■ WORK INSTRUCTIONS
Give the count of lines in the data that include the string "evenodd", with no added remarks.

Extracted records
=== Begin Enclosure ===

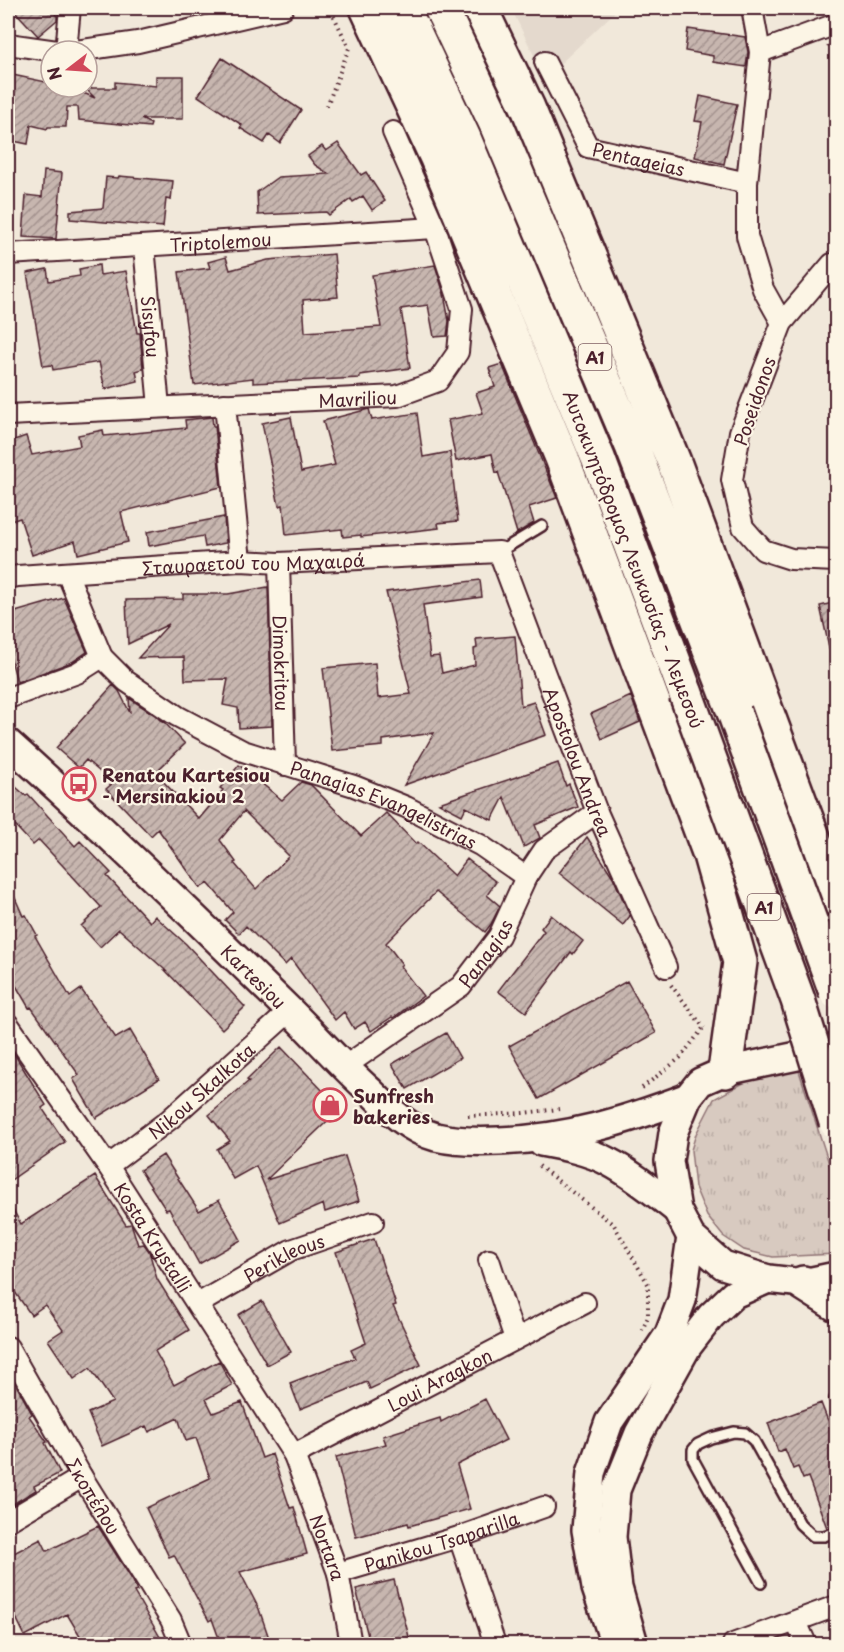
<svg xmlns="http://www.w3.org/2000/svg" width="844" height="1652" font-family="'Playpen Sans',sans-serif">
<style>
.built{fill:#e4d9cd}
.grass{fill:url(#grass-tufts);stroke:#917476;stroke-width:1.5}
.building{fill:url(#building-hatch);stroke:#4a1f2b;stroke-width:1.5;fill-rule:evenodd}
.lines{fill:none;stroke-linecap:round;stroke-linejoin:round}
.lane-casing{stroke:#4a1f2b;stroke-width:14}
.street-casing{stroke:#4a1f2b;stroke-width:24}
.secondary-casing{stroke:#4a1f2b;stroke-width:32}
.highway-casing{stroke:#4a1f2b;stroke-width:38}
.path{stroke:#4a1f2b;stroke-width:4;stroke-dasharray:1.5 4.5;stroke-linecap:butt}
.lane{stroke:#fcf5e5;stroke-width:9}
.street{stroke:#fcf5e5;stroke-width:20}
.secondary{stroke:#fcf5e5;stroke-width:27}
.highway{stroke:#fcf5e5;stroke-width:33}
.highway-bridge-casing{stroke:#4a1f2b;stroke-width:38;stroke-linecap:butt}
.highway-bridge{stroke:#fcf5e5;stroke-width:33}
.labels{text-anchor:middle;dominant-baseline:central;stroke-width:4.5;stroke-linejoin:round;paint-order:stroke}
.shield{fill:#fcf5e5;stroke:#7f5f63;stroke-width:1.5}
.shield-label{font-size:16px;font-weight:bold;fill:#4a1f2b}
.street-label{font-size:18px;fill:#4a1f2b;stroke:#fcf5e5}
.poi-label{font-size:18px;font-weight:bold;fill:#4a1f2b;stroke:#fcf5e5;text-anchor:start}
</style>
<defs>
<pattern id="grass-tufts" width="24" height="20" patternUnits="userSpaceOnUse" patternTransform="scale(1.5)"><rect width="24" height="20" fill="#d8cac0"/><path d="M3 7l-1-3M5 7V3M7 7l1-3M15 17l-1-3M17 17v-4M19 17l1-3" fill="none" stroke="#bbada5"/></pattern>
<pattern id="building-hatch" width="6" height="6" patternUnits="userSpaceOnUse" patternTransform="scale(1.5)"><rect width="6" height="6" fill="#c7b6af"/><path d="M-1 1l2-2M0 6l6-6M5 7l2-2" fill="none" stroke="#a4938f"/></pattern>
</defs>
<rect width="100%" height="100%" fill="#f1e8da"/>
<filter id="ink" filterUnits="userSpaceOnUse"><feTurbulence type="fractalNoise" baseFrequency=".0167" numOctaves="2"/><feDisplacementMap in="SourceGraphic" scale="12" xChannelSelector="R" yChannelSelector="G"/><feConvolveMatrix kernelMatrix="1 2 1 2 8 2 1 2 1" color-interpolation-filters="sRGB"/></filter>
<g filter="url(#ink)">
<!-- built -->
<path class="built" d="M511,8h108l-74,70z"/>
<!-- grass -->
<path class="grass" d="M798,1068l38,117v69l-63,3 -29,-7 -21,-14 -16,-20 -12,-29 -4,-37 5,-16 18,-35 55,-30z"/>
<!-- building -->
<path class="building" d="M12,8h38l7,8v4l-19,16z
M688,29l57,8 3,15 -2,15 -33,-5v-6l-28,-5z
M222,58l79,52 -21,33 -11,-8 -5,8 -24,-15 2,-3 -44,-29z
M8,74l43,9v4l21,1 23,10 -10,-10h30v-6l41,4v-10h27v43h-42l10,5 -1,3 -71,-7 -1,-13h-11l-1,20h-18l-1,2 -16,-4 -3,19 -20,-4z
M700,96l37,8 -13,60 -29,-7 7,-35 -7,-1z
M338,143l23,32 5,-3 19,29 -13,9 -9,-14 -10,6 -2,-3 -22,16 -3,-3 -68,3 -1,-23 21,-15 51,-3 -14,-9 -7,-9 14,-10 4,5z
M44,171l18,2 -6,66 -33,-2 3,-42 16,2z
M119,176l54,5 -2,19 -5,-1 -3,28 -93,-8v-8l33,-3 3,-31 12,1z
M334,254l4,43 -35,3 2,32 76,-5 -9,-52 63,-10 9,29 5,27 -2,15 -13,1 -6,-32 -27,4 9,59 -50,7v3l-107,5v-5l-59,7 -15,-113 31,-4 -2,-6 18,-5 4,13 38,-10z
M99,265l1,10 26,-4 11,62h3l3,36 -7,2 2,10 -33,8 -6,-27 -46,8 -1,-5 -9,1 -16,-93 20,-4 2,12 31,-5 -1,-7z
M502,364l55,134 -28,9 5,16 -17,10 -19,-61 -2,1 -4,-19 -36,7 -8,-41 35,-7 -7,-20 19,-6 -6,-19z
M369,409l3,11 45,-7 6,44 27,-5 8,69 -20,2 1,5 -78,9v-2l-18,2 -1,-8 -56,6 -3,-30 -4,1 -17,-83 29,-6 10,55 34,-7 -12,-44z
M212,417l1,9h2l6,61 -100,25 7,30 -50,12 -3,-13 -43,14 -12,-37 -12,4v-80l18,-6 6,19 48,-9 -2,-11 25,-5 1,6 82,-8 -1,-8z
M224,517l2,26 -21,4 -2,-11 -54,10 -2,-14z
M480,580l2,17 -59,8 7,52 9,-1 3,17 33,-8 -1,-16 3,-1 -1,-9 39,-3 6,70 13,-4 12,33 -142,50 30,-52 -51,7v6l-51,5 -9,-83 52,-5 3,35 33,-4 -25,-102z
M268,587l4,139 -33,2 -1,-20 -15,-3 5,-26 -43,1 -1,-23 -46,1 31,-34 -41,20 -2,-44 57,-1v-5h45z
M64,598l23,54 -15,10 -55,20 -9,-34v-34z
M837,602v49l-7,1 -10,-46z
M113,685l6,6 11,22 -1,-15 26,17 7,7 1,-1 22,23 -25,24 4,4 -5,5 40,42 24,-29 -3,-2 19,-23 43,35 19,-18 10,3 50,51 25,-23 30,31 2,-2 36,34 13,-17 29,23 -9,13 13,11 -9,18 -6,8 -49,-40 -50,51 16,21 -2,2 23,30 -30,22 -1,-1 -21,14 -6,-9 -11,7 -10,-17 -9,8 -44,-61 -6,6 -39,-39 -7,8 -14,-14 8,-8 -25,-29 -8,5 -42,-59 -7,7 -45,-47 7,-6 -27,-23 -7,8 -23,-20zM244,811l45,45 -33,33 -22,-26 2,-1 -16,-22z
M631,696l9,26 -38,17 -11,-25z
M558,763l8,23 3,-2 9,23 -43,18 5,13 -16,9 -20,-50 -12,23 -26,-13 -4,8 -23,-12z
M8,780l18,16 2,-2 47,52 5,-5 31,32 -4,3 43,46 5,-6 31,28 59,63 -23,22 -58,-60 -45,-40 -19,18 -19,-21 20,-19 -62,-67 -6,5 -25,-27z
M587,837l26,40 17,39 -7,9 -64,-52z
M8,882l15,34 3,-1 11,20 -2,1 35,61 11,-8 35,49 14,-8 29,49 -63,39 -23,-39 6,-4 -48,-68 -2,1 -21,-36z
M551,915l32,26 -10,13 -2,-2 -45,60 -28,-21 46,-60 -3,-3z
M627,981l29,52 -117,66 -30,-53z
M446,1033l14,25 -53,31 -15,-25z
M8,1044l38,61 -4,3 23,34 -57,40z
M281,1047l44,46 4,-4 15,16 -78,75 79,-24 14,45 -34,11 -2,-8 -43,19 -24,-57 -23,13 -16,-30 13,-8 -21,-26 40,-34 -2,-1z
M163,1155l36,56 20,-11 22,40 -42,24 -30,-55 -3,1 -26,-40z
M95,1176l31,49 5,-1 1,2 6,19 6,-1 5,7 8,28 32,51 -34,21 19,34 45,-24 13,24 -26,14 7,14 29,-11 20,56 10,-4 18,54 4,-1 13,47 -67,18 19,37 12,35h-50l-9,-25 -3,2 -35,-66 -5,2 -23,-49 64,-30 -14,-40 -10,3 -8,-23 -29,14 -3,-6 -44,20 -14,-33 25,-11 -23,-34 -16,11 -26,-39 15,-10 -18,-25 -14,10 -19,-27 3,-2 -7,-10v-75l13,23z
M374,1239l22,66 -3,1 28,59 -51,24 -3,-7 -67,27 -10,-26 65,-25 -4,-8 15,-7 -30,-91z
M262,1301l29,51 -24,13 -29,-50z
M8,1370l24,44 -3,2 18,26 -2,1 15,30 -26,13 2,4 -28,17v-66l7,-4 -7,-15z
M485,1399l21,41 -49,25 13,44 -61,17 -1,-3 -52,14 -20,-80 50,-13 -3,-8 57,-18 1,4z
M821,1403l16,41v81l-10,3 -19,-51 -5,2 -5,-12 -5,2 -8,-20 -7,3 -10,-29z
M98,1526l35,55 4,10 -3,1 30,52h-79l-18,-30 -42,22 -17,-35v-45l33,-17 6,12z
M394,1580l17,64h-41l-14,-55z"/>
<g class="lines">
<defs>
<path id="lane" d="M499,552l43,-26
M835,1399l1,3
M761,1583l-68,-124v-9l5,-6 13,-6 23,-6 11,1 9,8 46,83 13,12h11l12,-4"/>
<g id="street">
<path d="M752,8l8,44 -13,131v53l16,53 19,34"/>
<path d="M8,44l49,7"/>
<path d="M66,51l4,-43"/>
<path d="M76,51l62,-9 145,-34"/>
<path d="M760,52l76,-28"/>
<path id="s1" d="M545,62l43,85 159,36"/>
<path id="s2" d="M144,246l15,161"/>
<path id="s3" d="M8,254l427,-26"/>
<path d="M832,264l-50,59 -42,109 -8,48 11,47 20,23 28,9 45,2"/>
<path d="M225,404l15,157"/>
<path id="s4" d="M8,415l389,-19 41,-15 20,-29 4,-43 -27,-81 -42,-96"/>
<path id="s5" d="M279,563l6,202"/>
<path id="s6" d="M67,573l35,84 24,24 51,35 66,35 111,35 52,21 74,38 46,32"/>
<path id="s7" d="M8,578l10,-2 222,-15 39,2 220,-11 98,260 69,155"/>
<path d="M8,698l69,-25 25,-16"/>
<path id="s8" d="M8,1024l100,142 186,289 44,118 13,71"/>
<path id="s9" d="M344,1067l117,-81 38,-50 27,-59 18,-27 53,-38"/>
<path id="s10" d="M108,1166l62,-47 120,-108"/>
<path d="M489,1260l26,79"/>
<path id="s11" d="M198,1304l93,-54 82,-28"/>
<path id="s12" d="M8,1347l74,130 89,143 10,24"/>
<path id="s13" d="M294,1455l291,-152"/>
<path d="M8,1521l74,-44"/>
<path d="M459,1537l36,107"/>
<path id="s14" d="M338,1573l121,-36 85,-30"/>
<path d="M796,1622l10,22"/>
<path d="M733,1644l103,-38"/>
</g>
<g id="secondary">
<path id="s15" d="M8,743c95,85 187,175 279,265 28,27 54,57 83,83 19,19 40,39 66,46 21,5 41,5 63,4 67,-2 126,-20 189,-44"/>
<path d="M836,1048l-111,23 -25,11 -12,15 -15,36 -4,28 8,49 14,27 32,28 45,14 35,4 33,-7"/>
<path d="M541,1142c22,4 48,9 68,20 25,13 46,31 68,48"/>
<path d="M615,1644l-19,-56 -10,-58 5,-57 18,-51 60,-88 13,-34 9,-63"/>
<path d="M634,1644l-16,-56 -6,-51 4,-47 23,-57 48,-86 24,-31 23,-22 34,-15"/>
</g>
<path id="highway" d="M367,8l69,148 126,302 148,397 30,107 -15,109
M403,8l61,130 134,320 88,236
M441,8l55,116 136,322 102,266
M480,8l48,100 146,354 162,437
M803,1283l33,21"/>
</defs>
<!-- lane casing -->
<use href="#lane" class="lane-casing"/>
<!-- street casing -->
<use href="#street" class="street-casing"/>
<!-- secondary casing -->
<use href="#secondary" class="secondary-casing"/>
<!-- highway casing -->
<use href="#highway" class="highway-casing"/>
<!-- path -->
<path class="path" d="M828,45l8,11
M327,106l22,-58 -19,-40
M671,985l33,43
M642,1088l38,-30 24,-31
M468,1116l55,-3 36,-4
M539,1166l75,59 34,59v33l-6,13"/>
<!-- lane -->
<use href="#lane" class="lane"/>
<!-- street -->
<use href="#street" class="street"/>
<!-- secondary -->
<use href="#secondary" class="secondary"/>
<!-- highway -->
<use href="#highway" class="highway"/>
<defs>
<path id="highway-bridge" d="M686,694l112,306 38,122
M734,712l102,280"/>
</defs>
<!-- highway-bridge casing -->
<use href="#highway-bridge" class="highway-bridge-casing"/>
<!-- highway-bridge -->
<use href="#highway-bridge" class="highway-bridge"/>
</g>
</g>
<!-- icons -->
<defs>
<symbol id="bus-ring" viewBox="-11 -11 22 22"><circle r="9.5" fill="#fcf5e5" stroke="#d1495b" stroke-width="1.5"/><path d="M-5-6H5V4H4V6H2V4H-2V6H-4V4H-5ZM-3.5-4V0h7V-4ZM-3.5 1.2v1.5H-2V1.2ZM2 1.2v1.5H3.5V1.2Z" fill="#d1495b"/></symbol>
<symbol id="shop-ring" viewBox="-11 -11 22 22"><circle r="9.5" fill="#fcf5e5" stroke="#d1495b" stroke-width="1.5"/><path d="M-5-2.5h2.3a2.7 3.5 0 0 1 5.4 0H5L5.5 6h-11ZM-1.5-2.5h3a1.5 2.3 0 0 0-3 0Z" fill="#d1495b"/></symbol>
</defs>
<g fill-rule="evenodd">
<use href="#bus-ring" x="60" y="765" width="38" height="38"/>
<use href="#shop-ring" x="311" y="1086" width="38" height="38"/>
</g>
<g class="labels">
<!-- shield labels -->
<g class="shield">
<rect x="578.5" y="344" width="33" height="26" rx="4.5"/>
<rect x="747.5" y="894" width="33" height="26" rx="4.5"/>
</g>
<g class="shield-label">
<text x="595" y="357">A1</text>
<text x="764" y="907">A1</text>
</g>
<!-- street labels -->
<g class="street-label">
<text stroke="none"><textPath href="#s1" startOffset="147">Pentageias</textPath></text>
<text stroke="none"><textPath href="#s3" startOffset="213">Triptolemou</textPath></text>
<text stroke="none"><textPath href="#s2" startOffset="81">Sisyfou</textPath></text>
<text stroke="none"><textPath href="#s4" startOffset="350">Mavriliou</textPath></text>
<text transform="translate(754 401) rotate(-71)">Poseidonos</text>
<text transform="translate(634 559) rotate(69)">Αυτοκινητόδρομος Λευκωσίας - Λεμεσού</text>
<text stroke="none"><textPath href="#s7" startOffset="246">Σταυραετού του Μαχαιρά</textPath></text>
<text stroke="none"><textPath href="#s5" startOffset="100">Dimokritou</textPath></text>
<text stroke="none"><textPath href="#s7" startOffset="716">Apostolou Andrea</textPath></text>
<text stroke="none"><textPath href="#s6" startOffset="412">Panagias Evangelistrias</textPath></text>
<text stroke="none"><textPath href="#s9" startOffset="183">Panagias</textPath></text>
<text stroke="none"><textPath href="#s15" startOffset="339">Kartesiou</textPath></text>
<text stroke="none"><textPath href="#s10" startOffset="120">Nikou Skalkota</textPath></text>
<text stroke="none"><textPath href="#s8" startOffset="258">Kosta Krystalli</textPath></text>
<text stroke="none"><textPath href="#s11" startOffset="98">Perikleous</textPath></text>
<text stroke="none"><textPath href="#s13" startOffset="164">Loui Aragkon</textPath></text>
<text stroke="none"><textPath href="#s12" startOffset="172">Σκοπέλου</textPath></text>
<text stroke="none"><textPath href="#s14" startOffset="108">Panikou Tsaparilla</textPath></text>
<text stroke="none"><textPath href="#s8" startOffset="616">Nortara</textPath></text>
</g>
<!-- poi labels -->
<g class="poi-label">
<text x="102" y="774">Renatou Kartesiou<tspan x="102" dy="21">- Mersinakiou 2</tspan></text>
<text x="353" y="1095">Sunfresh<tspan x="353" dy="21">bakeries</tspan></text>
</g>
</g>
<!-- margin -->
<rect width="844" height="1652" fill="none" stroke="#fcf5e5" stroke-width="30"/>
<rect x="15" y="15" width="814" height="1622" fill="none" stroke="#4a1f2b" stroke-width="2" filter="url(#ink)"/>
<!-- north arrow -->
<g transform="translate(69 69) rotate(253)"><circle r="28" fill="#fcf5e5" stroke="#b59f9b" stroke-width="1.5"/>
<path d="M0-4.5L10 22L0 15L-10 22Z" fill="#d1495b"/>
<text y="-9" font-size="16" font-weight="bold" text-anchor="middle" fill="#4a1f2b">N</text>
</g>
</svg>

=== End Enclosure ===

■ EXERCISE RESPONSE
2